- _What you have to do_
What you return must match the listing below exactly, minus any pictures.
[Start of section]
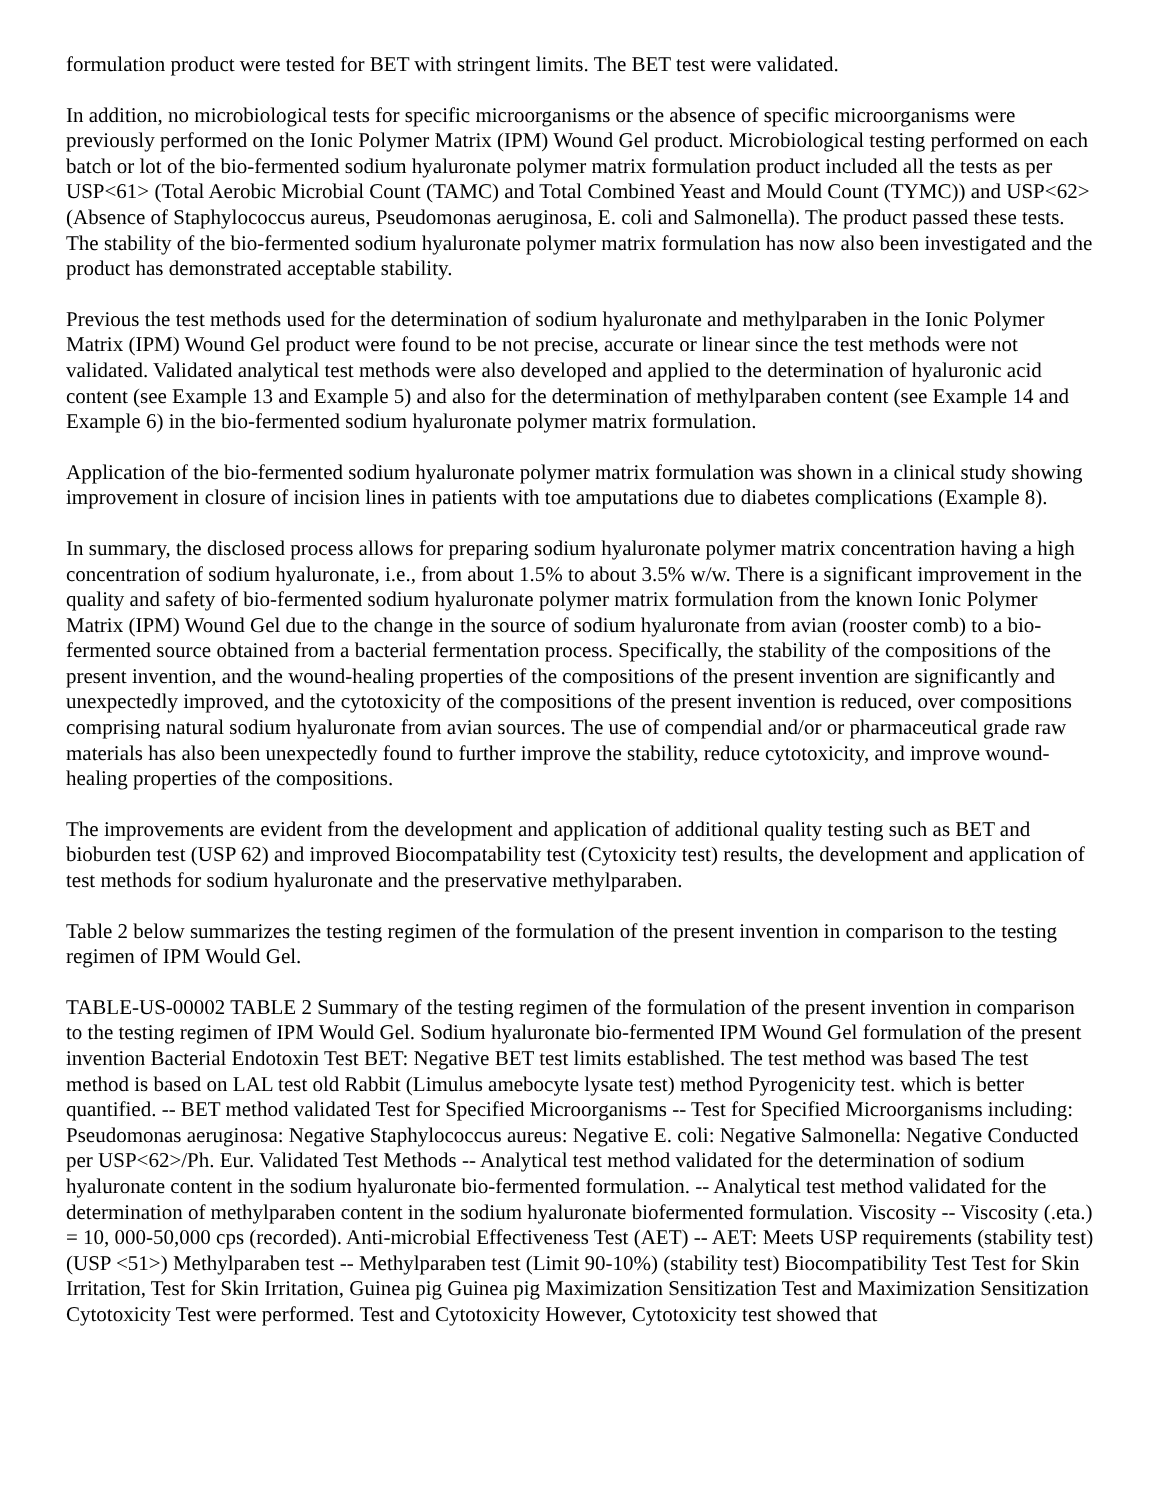formulation product were tested for BET with stringent limits. The BET test were validated.
In addition, no microbiological tests for specific microorganisms or the absence of specific microorganisms were previously performed on the Ionic Polymer Matrix (IPM) Wound Gel product. Microbiological testing performed on each batch or lot of the bio-fermented sodium hyaluronate polymer matrix formulation product included all the tests as per USP<61> (Total Aerobic Microbial Count (TAMC) and Total Combined Yeast and Mould Count (TYMC)) and USP<62> (Absence of Staphylococcus aureus, Pseudomonas aeruginosa, E. coli and Salmonella). The product passed these tests. The stability of the bio-fermented sodium hyaluronate polymer matrix formulation has now also been investigated and the product has demonstrated acceptable stability.
Previous the test methods used for the determination of sodium hyaluronate and methylparaben in the Ionic Polymer Matrix (IPM) Wound Gel product were found to be not precise, accurate or linear since the test methods were not validated. Validated analytical test methods were also developed and applied to the determination of hyaluronic acid content (see Example 13 and Example 5) and also for the determination of methylparaben content (see Example 14 and Example 6) in the bio-fermented sodium hyaluronate polymer matrix formulation.
Application of the bio-fermented sodium hyaluronate polymer matrix formulation was shown in a clinical study showing improvement in closure of incision lines in patients with toe amputations due to diabetes complications (Example 8).
In summary, the disclosed process allows for preparing sodium hyaluronate polymer matrix concentration having a high concentration of sodium hyaluronate, i.e., from about 1.5% to about 3.5% w/w. There is a significant improvement in the quality and safety of bio-fermented sodium hyaluronate polymer matrix formulation from the known Ionic Polymer Matrix (IPM) Wound Gel due to the change in the source of sodium hyaluronate from avian (rooster comb) to a bio-fermented source obtained from a bacterial fermentation process. Specifically, the stability of the compositions of the present invention, and the wound-healing properties of the compositions of the present invention are significantly and unexpectedly improved, and the cytotoxicity of the compositions of the present invention is reduced, over compositions comprising natural sodium hyaluronate from avian sources. The use of compendial and/or or pharmaceutical grade raw materials has also been unexpectedly found to further improve the stability, reduce cytotoxicity, and improve wound-healing properties of the compositions.
The improvements are evident from the development and application of additional quality testing such as BET and bioburden test (USP 62) and improved Biocompatability test (Cytoxicity test) results, the development and application of test methods for sodium hyaluronate and the preservative methylparaben.
Table 2 below summarizes the testing regimen of the formulation of the present invention in comparison to the testing regimen of IPM Would Gel.
TABLE-US-00002 TABLE 2 Summary of the testing regimen of the formulation of the present invention in comparison to the testing regimen of IPM Would Gel. Sodium hyaluronate bio-fermented IPM Wound Gel formulation of the present invention Bacterial Endotoxin Test BET: Negative BET test limits established. The test method was based The test method is based on LAL test old Rabbit (Limulus amebocyte lysate test) method Pyrogenicity test. which is better quantified. -- BET method validated Test for Specified Microorganisms -- Test for Specified Microorganisms including: Pseudomonas aeruginosa: Negative Staphylococcus aureus: Negative E. coli: Negative Salmonella: Negative Conducted per USP<62>/Ph. Eur. Validated Test Methods -- Analytical test method validated for the determination of sodium hyaluronate content in the sodium hyaluronate bio-fermented formulation. -- Analytical test method validated for the determination of methylparaben content in the sodium hyaluronate biofermented formulation. Viscosity -- Viscosity (.eta.) = 10, 000-50,000 cps (recorded). Anti-microbial Effectiveness Test (AET) -- AET: Meets USP requirements (stability test) (USP <51>) Methylparaben test -- Methylparaben test (Limit 90-10%) (stability test) Biocompatibility Test Test for Skin Irritation, Test for Skin Irritation, Guinea pig Guinea pig Maximization Sensitization Test and Maximization Sensitization Cytotoxicity Test were performed. Test and Cytotoxicity However, Cytotoxicity test showed that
[End of section]
- _Task response_
formulation product were tested for BET with stringent limits. The BET test were validated.
In addition, no microbiological tests for specific microorganisms or the absence of specific microorganisms were previously performed on the Ionic Polymer Matrix (IPM) Wound Gel product. Microbiological testing performed on each batch or lot of the bio-fermented sodium hyaluronate polymer matrix formulation product included all the tests as per USP<61> (Total Aerobic Microbial Count (TAMC) and Total Combined Yeast and Mould Count (TYMC)) and USP<62> (Absence of Staphylococcus aureus, Pseudomonas aeruginosa, E. coli and Salmonella). The product passed these tests. The stability of the bio-fermented sodium hyaluronate polymer matrix formulation has now also been investigated and the product has demonstrated acceptable stability.
Previous the test methods used for the determination of sodium hyaluronate and methylparaben in the Ionic Polymer Matrix (IPM) Wound Gel product were found to be not precise, accurate or linear since the test methods were not validated. Validated analytical test methods were also developed and applied to the determination of hyaluronic acid content (see Example 13 and Example 5) and also for the determination of methylparaben content (see Example 14 and Example 6) in the bio-fermented sodium hyaluronate polymer matrix formulation.
Application of the bio-fermented sodium hyaluronate polymer matrix formulation was shown in a clinical study showing improvement in closure of incision lines in patients with toe amputations due to diabetes complications (Example 8).
In summary, the disclosed process allows for preparing sodium hyaluronate polymer matrix concentration having a high concentration of sodium hyaluronate, i.e., from about 1.5% to about 3.5% w/w. There is a significant improvement in the quality and safety of bio-fermented sodium hyaluronate polymer matrix formulation from the known Ionic Polymer Matrix (IPM) Wound Gel due to the change in the source of sodium hyaluronate from avian (rooster comb) to a bio-fermented source obtained from a bacterial fermentation process. Specifically, the stability of the compositions of the present invention, and the wound-healing properties of the compositions of the present invention are significantly and unexpectedly improved, and the cytotoxicity of the compositions of the present invention is reduced, over compositions comprising natural sodium hyaluronate from avian sources. The use of compendial and/or or pharmaceutical grade raw materials has also been unexpectedly found to further improve the stability, reduce cytotoxicity, and improve wound-healing properties of the compositions.
The improvements are evident from the development and application of additional quality testing such as BET and bioburden test (USP 62) and improved Biocompatability test (Cytoxicity test) results, the development and application of test methods for sodium hyaluronate and the preservative methylparaben.
Table 2 below summarizes the testing regimen of the formulation of the present invention in comparison to the testing regimen of IPM Would Gel.
TABLE-US-00002 TABLE 2 Summary of the testing regimen of the formulation of the present invention in comparison to the testing regimen of IPM Would Gel. Sodium hyaluronate bio-fermented IPM Wound Gel formulation of the present invention Bacterial Endotoxin Test BET: Negative BET test limits established. The test method was based The test method is based on LAL test old Rabbit (Limulus amebocyte lysate test) method Pyrogenicity test. which is better quantified. -- BET method validated Test for Specified Microorganisms -- Test for Specified Microorganisms including: Pseudomonas aeruginosa: Negative Staphylococcus aureus: Negative E. coli: Negative Salmonella: Negative Conducted per USP<62>/Ph. Eur. Validated Test Methods -- Analytical test method validated for the determination of sodium hyaluronate content in the sodium hyaluronate bio-fermented formulation. -- Analytical test method validated for the determination of methylparaben content in the sodium hyaluronate biofermented formulation. Viscosity -- Viscosity (.eta.) = 10, 000-50,000 cps (recorded). Anti-microbial Effectiveness Test (AET) -- AET: Meets USP requirements (stability test) (USP <51>) Methylparaben test -- Methylparaben test (Limit 90-10%) (stability test) Biocompatibility Test Test for Skin Irritation, Test for Skin Irritation, Guinea pig Guinea pig Maximization Sensitization Test and Maximization Sensitization Cytotoxicity Test were performed. Test and Cytotoxicity However, Cytotoxicity test showed that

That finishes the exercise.